After reasonable inquiry and to the best of my knowledge and belief, I certify
that the information set forth in this statement is true, complete and correct.

                                          February 9, 2004
                                          -----------------
                                                Date

                                         /s/ R. Henry Kleeman
                                         --------------------
                                              Signature

                         R. Henry Kleeman/Vice President and Assistant Secretary
                         -------------------------------------------------------
                                              Name/Title

The original statement shall be signed by each person on whose behalf the
statement is filed or his authorized representative.

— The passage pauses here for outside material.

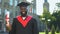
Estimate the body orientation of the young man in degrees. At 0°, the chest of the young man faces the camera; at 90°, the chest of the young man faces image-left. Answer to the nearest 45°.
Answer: approximately 0°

If the statement is signed
on behalf of a person by his authorized representative other than an executive
officer or general partner of the filing person, evidence of the
representative's authority to sign on behalf of such person shall be filed with
the statement, provided, however, that a power of attorney for this purpose
which is already on file with the Commission may be incorporated by reference.
The name and any title of each person who signs the statement shall be typed or
printed beneath his signature.

NOTE: Schedules filed in paper format shall include a signed original and five
copies of the schedule, including all exhibits. See (S) 240.13d-7 for other
parties for whom copies are to be sent.